Task objective:
Once the pictures are set aside, transcribe the remaining data exactly.

━━━━

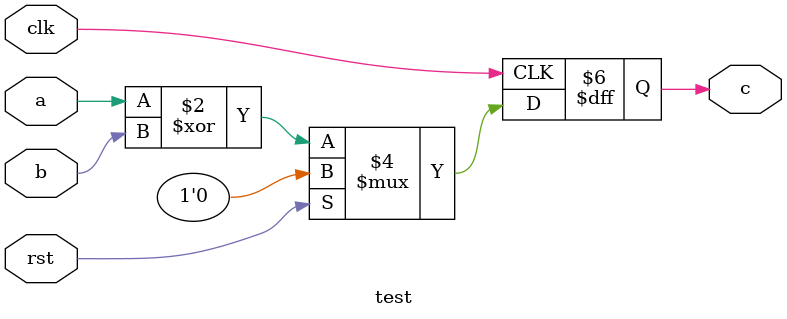
<source format=sv>
module test(
    input  logic clk,
    input  logic rst,
    input  logic a,
    input  logic b,
    output logic c
);

always_ff @(posedge clk)
    if(rst) c <= 0;
    else c <= a ^ b;

endmodule
</source>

━━━━

Output below:
<source format=sv>
module test(
    input  logic clk,
    input  logic rst,
    input  logic a,
    input  logic b,
    output logic c
);

always_ff @(posedge clk)
    if(rst) c <= 0;
    else c <= a ^ b;

endmodule
</source>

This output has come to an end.